- Museum number
Roman ruins including tombs and vases, near a pyramid
Pen and brown ink, brown wash, over black and some red chalk
- Production date
- 1745-1746 (circa)
Height: 254 millimetres
Width: 183 millimetres
- Curator's comments
- As Robison first noted the present composition is somewhat similar to two plates of the 'Prima Parte' of 1743-9: the title plate in state IV (for the sixth edition) and pl. 5 (J. Wilton-Ely, 'Giovanni Battista Piranesi, the complete etchings', San Francisco, 1994, I, nos. 2, p. 21 and 18). The correspondence between the prints and the drawing is not all that close, although they share in common the shadowy foreground and the conceit of diminutive figures dwarfed by classical ruins. In view of the differences it is open to debate whether the BM study can be strictly called a study for either the 'Prima Parte' plates, nonetheless it clearly dates from around the same period. The play of transparent veils of wash with the untouched whiteness of the paper is reminiscent of Giovanni Battista Tiepolo's pen-and-wash drawings, works which Piranesi evidently came into contact with during his return to Venice in 1745-7.
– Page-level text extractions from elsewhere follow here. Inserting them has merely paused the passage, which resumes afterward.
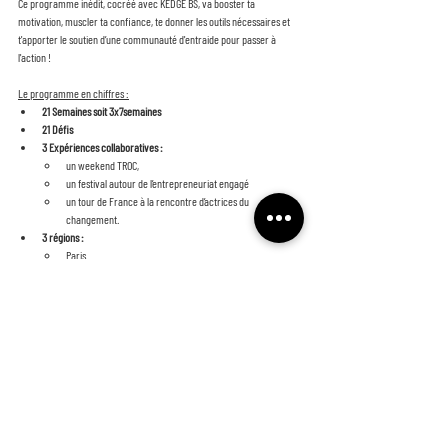
Ce programme inédit, cocréé avec KEDGE BS, va booster ta 
motivation, muscler ta confiance, te donner les outils nécessaires et 
t'apporter le soutien d’une communauté d'entraide pour passer à 
l'action !
Le programme en chiffres :
21 Semaines soit 3x7semaines
21 Défis
3 Expériences collaboratives : 
un weekend TROC, 
un festival autour de l’entrepreneuriat engagé
un tour de France à la rencontre d’actrices du 
changement.
3 régions : 
Paris
Marseille
La Réunion
Des équipes de
 7 Wonders qui s’entraident
30 Mentors
 expérimenté.e.s et coachs certifié.e.s
Les inscriptions sont ouvertes 
jusqu'au 6 Mai !
Envie d’en savoir plus ? 
Participe à une de nos sessions de découverte 
du programme !
Lien d'inscription 👉🏼 
https://lnkd.in/e8FjYR6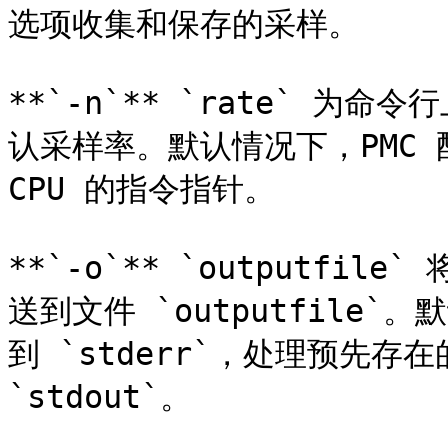
选项收集和保存的采样。

**`-n`** `rate` 为
认采样率。默认情况下，PMC 配
CPU 的指令指针。

**`-o`** `outputf
送到文件 `outputfile
到 `stderr`，处理预先存
`stdout`。
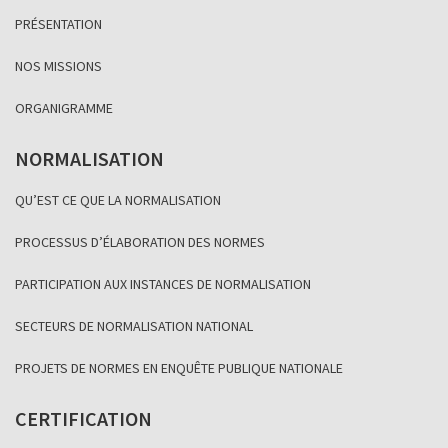
PRÉSENTATION
NOS MISSIONS
ORGANIGRAMME
NORMALISATION
QU’EST CE QUE LA NORMALISATION
PROCESSUS D’ÉLABORATION DES NORMES
PARTICIPATION AUX INSTANCES DE NORMALISATION
SECTEURS DE NORMALISATION NATIONAL
PROJETS DE NORMES EN ENQUÊTE PUBLIQUE NATIONALE
CERTIFICATION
The theme of overgrown ruins among trees shows Piranesi's admiration for prints of this type by Salvator Rosa, GB Tiepolo and, even closer in type, those of G.B. Castiglione (note, for example, "The Genius of Castiglione", 1645-7, with its overgrown cinerary urn and sculpted bust framed by a spray of vegetation). This drawing can also be linked to Piranesi's work on his own "Grotteschi" series of etchings, such as the "Tomb of Nero" (Nevola fig. 163). However, the links with the etching are much stronger in a similarly-composed drawing (albeit slightly more tentative in style) in the National Gallery of Art, Washington DC (inv. 1979.6.1). Currently given to Piranesi in full on the NGA website, it is attributed to him by Nevola, and in both places dated to c.1747.
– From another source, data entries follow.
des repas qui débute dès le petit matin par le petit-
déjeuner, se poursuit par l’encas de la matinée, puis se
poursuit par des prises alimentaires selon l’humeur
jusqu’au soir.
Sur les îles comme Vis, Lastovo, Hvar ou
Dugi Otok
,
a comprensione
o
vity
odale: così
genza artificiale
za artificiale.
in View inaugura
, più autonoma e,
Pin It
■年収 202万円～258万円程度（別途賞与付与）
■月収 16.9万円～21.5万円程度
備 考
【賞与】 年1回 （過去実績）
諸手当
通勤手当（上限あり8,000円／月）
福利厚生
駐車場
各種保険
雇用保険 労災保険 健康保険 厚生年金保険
Both drawings show decorative tombstones, sarcophagi or urns along with fragments of antique architecture, with excessively small human figures added to exaggerate the scale of the antiquities. The BM drawing also features a large pine tree, which reappears in much small proportions in the background of the "Tomb of Nero". The prominent urn, however, can be more directly linked to the "Prima Parte" plate, as a similar antiquity appears on the title page. The sarcophagus with its curved base also appears in the "Vestiggi d'antichi Edifici" in the "Prima Parte" series. This multiplicity of visual references testifies to the numerous explorations that Piranesi was making on the theme of antique remnants at this period, only a few of which ultimately found expression in the "Grotteschi" and "Prima Parte" series.
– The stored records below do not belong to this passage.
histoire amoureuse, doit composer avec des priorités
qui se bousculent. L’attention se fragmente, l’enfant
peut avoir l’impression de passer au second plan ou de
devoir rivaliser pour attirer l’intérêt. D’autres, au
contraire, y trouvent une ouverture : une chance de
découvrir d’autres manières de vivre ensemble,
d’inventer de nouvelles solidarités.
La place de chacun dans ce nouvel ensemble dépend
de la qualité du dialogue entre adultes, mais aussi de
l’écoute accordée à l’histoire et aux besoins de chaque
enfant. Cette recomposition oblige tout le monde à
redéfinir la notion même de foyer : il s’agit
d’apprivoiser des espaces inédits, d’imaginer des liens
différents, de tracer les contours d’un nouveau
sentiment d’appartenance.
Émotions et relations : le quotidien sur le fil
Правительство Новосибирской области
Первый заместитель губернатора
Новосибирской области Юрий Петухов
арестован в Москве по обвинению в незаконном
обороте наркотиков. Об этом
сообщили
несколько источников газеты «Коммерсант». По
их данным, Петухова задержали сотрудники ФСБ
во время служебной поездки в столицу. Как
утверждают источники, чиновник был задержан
Lit.: E. Croft-Murray, in exhib. cat., BM, 'Giovanni Battista Piranesi', 1968, no. 89; A. Robison, 'Piranesi: early architectural fantasies, a catalogue raisonné of the etchings', Chicago and London, 1986, p. 23, fig. 41, and under nos. 1 and 16; F. Nevola, "Giovanni Battista Piranesi: I Grotteschi", Rome: Ugo Bozzi, 2010, pp. 194-5, fig. 150.
- Not on display
- Exhibition history
1968 BM, 'Piranesi', no. 19
1978 Jun-Oct, NG Washington, 'Piranesi'
2020 20 Feb-9 Aug, London, BM, 'Piranesi drawings'.